Your reply should be the records below, duplicated exactly, with any picture removed.
Start of SUPPLIED MATERIAL
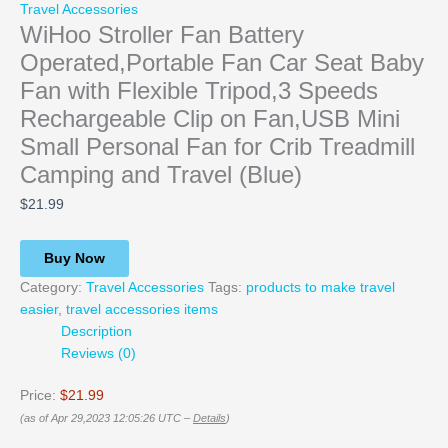
Travel Accessories
WiHoo Stroller Fan Battery
Operated,Portable Fan Car Seat Baby
Fan with Flexible Tripod,3 Speeds
Rechargeable Clip on Fan,USB Mini
Small Personal Fan for Crib Treadmill
Camping and Travel (Blue)
$
21.99
Buy Now
Category:
Travel Accessories
Tags:
products to make travel
easier
,
travel accessories items
Description
Reviews (0)
Price:
$21.99
(as of Apr 29,2023 12:05:26 UTC –
Details
)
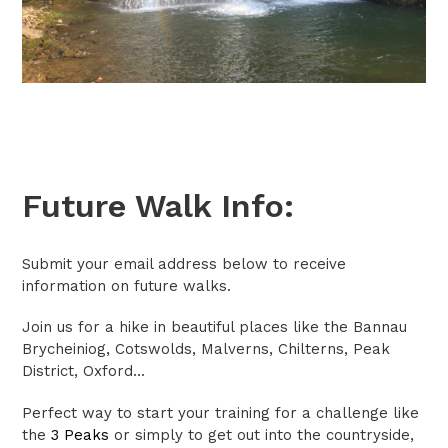
Future Walk Info:
Submit your email address below to receive
information on future walks.
Join us for a hike in beautiful places like the Bannau
Brycheiniog, Cotswolds, Malverns, Chilterns, Peak
District, Oxford...
Perfect way to start your training for a challenge like
the
3 Peaks
or simply to get out into the countryside,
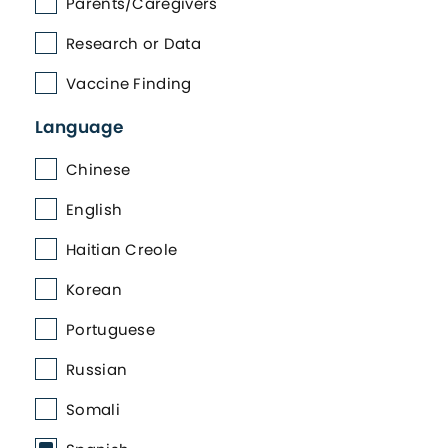
Parents/Caregivers
Research or Data
Vaccine Finding
Language
Chinese
English
Haitian Creole
Korean
Portuguese
Russian
Somali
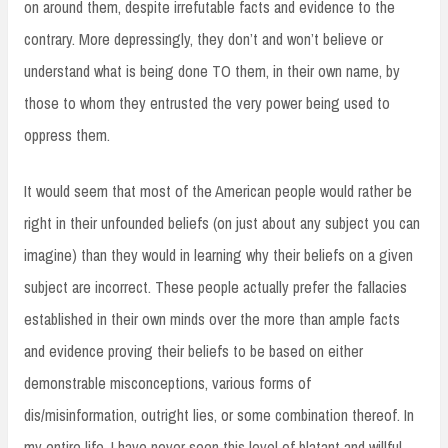
on around them, despite irrefutable facts and evidence to the
contrary. More depressingly, they don’t and won’t believe or
understand what is being done TO them, in their own name, by
those to whom they entrusted the very power being used to
oppress them.
It would seem that most of the American people would rather be
right in their unfounded beliefs (on just about any subject you can
imagine) than they would in learning why their beliefs on a given
subject are incorrect. These people actually prefer the fallacies
established in their own minds over the more than ample facts
and evidence proving their beliefs to be based on either
demonstrable misconceptions, various forms of
dis/misinformation, outright lies, or some combination thereof. In
my entire life, I have never seen this level of blatant and willful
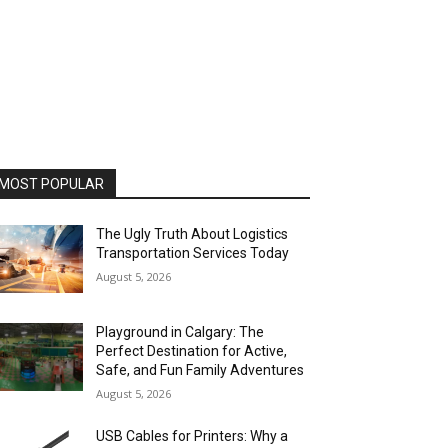
MOST POPULAR
The Ugly Truth About Logistics
Transportation Services Today
August 5, 2026
Playground in Calgary: The
Perfect Destination for Active,
Safe, and Fun Family Adventures
August 5, 2026
USB Cables for Printers: Why a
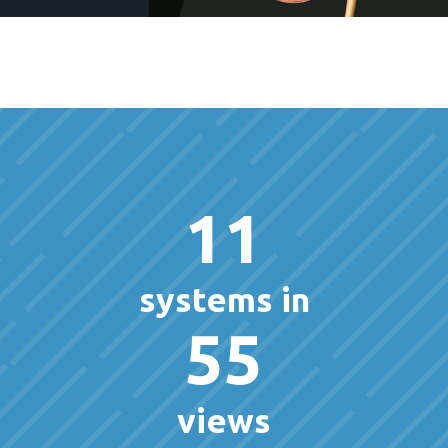
11
systems in
55
views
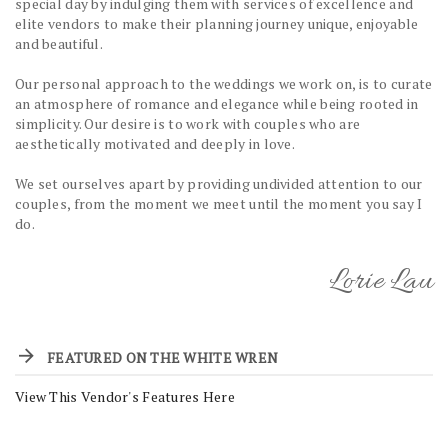
special day by indulging them with services of excellence and
elite vendors to make their planning journey unique, enjoyable
and beautiful.
Our personal approach to the weddings we work on, is to curate
an atmosphere of romance and elegance while being rooted in
simplicity. Our desire is to work with couples who are
aesthetically motivated and deeply in love.
We set ourselves apart by providing undivided attention to our
couples, from the moment we meet until the moment you say I
do.
Lorie Lau
FEATURED ON THE WHITE WREN
View This Vendor's Features Here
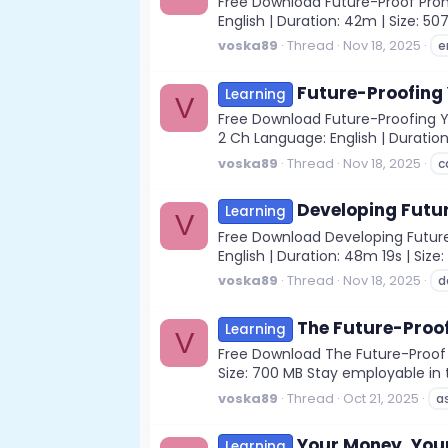
Free Download Future-Proof Promp
English | Duration: 42m | Size: 5
voska89
Thread
Nov 18, 2025
e
Future-Proofing 
Learning
V
Free Download Future-Proofing You
2 Ch Language: English | Duration:
voska89
Thread
Nov 18, 2025
c
Developing Futu
Learning
V
Free Download Developing Future 
English | Duration: 48m 19s | Siz
voska89
Thread
Nov 18, 2025
d
The Future-Proof
Learning
V
Free Download The Future-Proof As
Size: 700 MB Stay employable in t
voska89
Thread
Oct 21, 2025
a
Your Money, Your
Learning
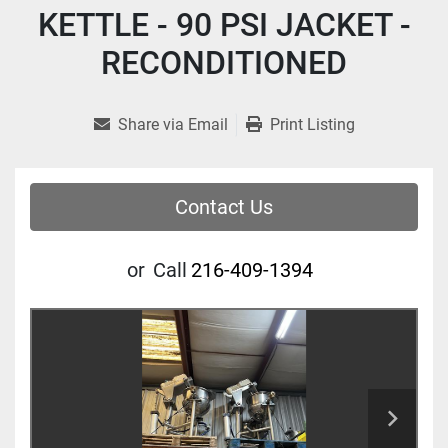
KETTLE - 90 PSI JACKET -
RECONDITIONED
Share via Email
Print Listing
Contact Us
or
Call
216-409-1394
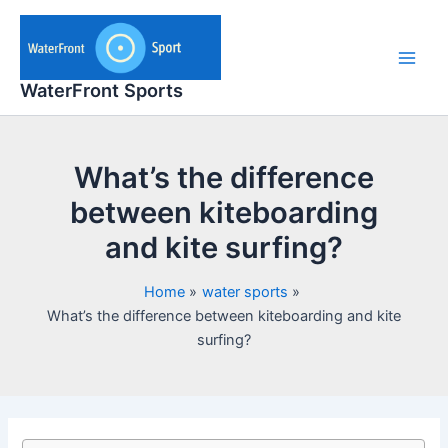
Skip
to
content
Main
WaterFront Sports
Men
What’s the difference
between kiteboarding
and kite surfing?
Home
water sports
What’s the difference between kiteboarding and kite
surfing?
End of SUPPLIED MATERIAL
--- WRITTEN REPLY ---
Travel Accessories
WiHoo Stroller Fan Battery
Operated,Portable Fan Car Seat Baby
Fan with Flexible Tripod,3 Speeds
Rechargeable Clip on Fan,USB Mini
Small Personal Fan for Crib Treadmill
Camping and Travel (Blue)
$
21.99
Buy Now
Category:
Travel Accessories
Tags:
products to make travel
easier
,
travel accessories items
Description
Reviews (0)
Price:
$21.99
(as of Apr 29,2023 12:05:26 UTC –
Details
)
Future Walk Info:
Submit your email address below to receive
information on future walks.
Join us for a hike in beautiful places like the Bannau
Brycheiniog, Cotswolds, Malverns, Chilterns, Peak
District, Oxford...
Perfect way to start your training for a challenge like
the
3 Peaks
or simply to get out into the countryside,
Parents/Caregivers
Research or Data
Vaccine Finding
Language
Chinese
English
Haitian Creole
Korean
Portuguese
Russian
Somali
on around them, despite irrefutable facts and evidence to the
contrary. More depressingly, they don’t and won’t believe or
understand what is being done TO them, in their own name, by
those to whom they entrusted the very power being used to
oppress them.
It would seem that most of the American people would rather be
right in their unfounded beliefs (on just about any subject you can
imagine) than they would in learning why their beliefs on a given
subject are incorrect. These people actually prefer the fallacies
established in their own minds over the more than ample facts
and evidence proving their beliefs to be based on either
demonstrable misconceptions, various forms of
dis/misinformation, outright lies, or some combination thereof. In
my entire life, I have never seen this level of blatant and willful
MOST POPULAR
The Ugly Truth About Logistics
Transportation Services Today
August 5, 2026
Playground in Calgary: The
Perfect Destination for Active,
Safe, and Fun Family Adventures
August 5, 2026
USB Cables for Printers: Why a
11
systems in
55
views
special day by indulging them with services of excellence and
elite vendors to make their planning journey unique, enjoyable
and beautiful.
Our personal approach to the weddings we work on, is to curate
an atmosphere of romance and elegance while being rooted in
simplicity. Our desire is to work with couples who are
aesthetically motivated and deeply in love.
We set ourselves apart by providing undivided attention to our
couples, from the moment we meet until the moment you say I
do.
Lorie Lau
FEATURED ON THE WHITE WREN
View This Vendor's Features Here
Free Download Future-Proof Promp
English | Duration: 42m | Size: 5
voska89
Thread
Nov 18, 2025
e
Future-Proofing 
Learning
V
Free Download Future-Proofing You
2 Ch Language: English | Duration:
voska89
Thread
Nov 18, 2025
c
Developing Futu
Learning
V
Free Download Developing Future 
English | Duration: 48m 19s | Siz
voska89
Thread
Nov 18, 2025
d
The Future-Proof
Learning
V
Free Download The Future-Proof As
Size: 700 MB Stay employable in t
voska89
Thread
Oct 21, 2025
a
Your Money, Your
Learning
KETTLE - 90 PSI JACKET -
RECONDITIONED
Share via Email
Print Listing
Contact Us
or
Call
216-409-1394
Skip
to
content
Main
WaterFront Sports
Men
What’s the difference
between kiteboarding
and kite surfing?
Home
water sports
What’s the difference between kiteboarding and kite
surfing?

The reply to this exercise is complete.